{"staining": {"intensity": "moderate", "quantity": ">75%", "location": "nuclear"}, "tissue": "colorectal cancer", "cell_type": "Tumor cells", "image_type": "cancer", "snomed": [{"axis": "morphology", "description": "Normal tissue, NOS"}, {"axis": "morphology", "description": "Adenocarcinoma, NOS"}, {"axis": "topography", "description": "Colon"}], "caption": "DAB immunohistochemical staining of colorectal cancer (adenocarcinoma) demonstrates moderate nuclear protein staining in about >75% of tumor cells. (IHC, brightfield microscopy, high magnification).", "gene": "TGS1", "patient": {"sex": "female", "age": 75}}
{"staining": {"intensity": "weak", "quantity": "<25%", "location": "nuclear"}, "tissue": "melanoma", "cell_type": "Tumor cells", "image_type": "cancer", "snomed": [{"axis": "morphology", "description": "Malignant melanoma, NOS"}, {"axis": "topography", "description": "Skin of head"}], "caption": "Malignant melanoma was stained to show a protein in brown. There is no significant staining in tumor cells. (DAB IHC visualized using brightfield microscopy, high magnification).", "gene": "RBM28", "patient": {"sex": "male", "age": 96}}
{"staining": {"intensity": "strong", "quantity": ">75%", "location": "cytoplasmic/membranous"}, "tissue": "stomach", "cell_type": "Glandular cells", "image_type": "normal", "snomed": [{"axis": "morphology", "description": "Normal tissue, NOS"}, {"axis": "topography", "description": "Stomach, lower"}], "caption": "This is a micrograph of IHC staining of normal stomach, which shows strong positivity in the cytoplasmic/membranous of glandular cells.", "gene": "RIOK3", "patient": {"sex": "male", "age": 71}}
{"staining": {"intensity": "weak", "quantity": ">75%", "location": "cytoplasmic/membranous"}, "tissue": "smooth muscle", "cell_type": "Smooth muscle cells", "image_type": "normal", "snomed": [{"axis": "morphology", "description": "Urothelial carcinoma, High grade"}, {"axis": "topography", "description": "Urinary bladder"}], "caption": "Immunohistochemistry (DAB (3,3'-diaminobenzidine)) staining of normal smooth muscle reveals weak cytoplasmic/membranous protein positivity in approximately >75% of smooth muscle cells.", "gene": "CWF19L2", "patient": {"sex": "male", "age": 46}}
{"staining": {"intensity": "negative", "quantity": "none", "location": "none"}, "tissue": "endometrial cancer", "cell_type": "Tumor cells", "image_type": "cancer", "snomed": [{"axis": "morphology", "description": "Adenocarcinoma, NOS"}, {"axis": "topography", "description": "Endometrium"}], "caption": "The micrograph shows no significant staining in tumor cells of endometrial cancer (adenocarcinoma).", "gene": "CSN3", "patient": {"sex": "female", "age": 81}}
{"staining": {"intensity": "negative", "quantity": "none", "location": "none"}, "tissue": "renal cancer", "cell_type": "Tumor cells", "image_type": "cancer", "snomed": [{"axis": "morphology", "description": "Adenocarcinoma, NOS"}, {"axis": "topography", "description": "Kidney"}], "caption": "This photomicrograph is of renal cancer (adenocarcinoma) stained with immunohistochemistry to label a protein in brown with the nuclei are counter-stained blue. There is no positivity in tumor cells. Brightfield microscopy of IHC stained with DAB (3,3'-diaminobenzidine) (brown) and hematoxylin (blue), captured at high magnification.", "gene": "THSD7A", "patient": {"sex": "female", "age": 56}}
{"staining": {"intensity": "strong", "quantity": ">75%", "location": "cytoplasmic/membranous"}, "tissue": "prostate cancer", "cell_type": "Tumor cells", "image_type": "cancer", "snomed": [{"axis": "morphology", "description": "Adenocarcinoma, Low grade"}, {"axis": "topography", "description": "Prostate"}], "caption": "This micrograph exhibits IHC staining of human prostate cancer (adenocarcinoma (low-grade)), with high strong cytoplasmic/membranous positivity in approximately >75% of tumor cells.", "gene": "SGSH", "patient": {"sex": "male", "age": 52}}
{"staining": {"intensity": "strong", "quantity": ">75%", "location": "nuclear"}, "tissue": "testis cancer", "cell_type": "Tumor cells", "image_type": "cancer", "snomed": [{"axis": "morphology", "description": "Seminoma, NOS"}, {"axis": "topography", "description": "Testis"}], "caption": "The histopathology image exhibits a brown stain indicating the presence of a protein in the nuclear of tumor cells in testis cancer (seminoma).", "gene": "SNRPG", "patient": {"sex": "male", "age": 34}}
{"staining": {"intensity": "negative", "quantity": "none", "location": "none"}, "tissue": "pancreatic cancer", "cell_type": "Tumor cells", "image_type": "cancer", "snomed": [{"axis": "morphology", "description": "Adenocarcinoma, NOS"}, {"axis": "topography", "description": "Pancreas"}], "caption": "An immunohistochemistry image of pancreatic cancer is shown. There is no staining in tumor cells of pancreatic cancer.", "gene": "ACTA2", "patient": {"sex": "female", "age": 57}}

**TASK DETAILS:**
Starting at the line that contains "histopathology image exhibits", copy each line through the last line of the listing, and copy nothing else.

**ANSWER TO THE PROBLEM:**
{"staining": {"intensity": "strong", "quantity": ">75%", "location": "nuclear"}, "tissue": "testis cancer", "cell_type": "Tumor cells", "image_type": "cancer", "snomed": [{"axis": "morphology", "description": "Seminoma, NOS"}, {"axis": "topography", "description": "Testis"}], "caption": "The histopathology image exhibits a brown stain indicating the presence of a protein in the nuclear of tumor cells in testis cancer (seminoma).", "gene": "SNRPG", "patient": {"sex": "male", "age": 34}}
{"staining": {"intensity": "negative", "quantity": "none", "location": "none"}, "tissue": "pancreatic cancer", "cell_type": "Tumor cells", "image_type": "cancer", "snomed": [{"axis": "morphology", "description": "Adenocarcinoma, NOS"}, {"axis": "topography", "description": "Pancreas"}], "caption": "An immunohistochemistry image of pancreatic cancer is shown. There is no staining in tumor cells of pancreatic cancer.", "gene": "ACTA2", "patient": {"sex": "female", "age": 57}}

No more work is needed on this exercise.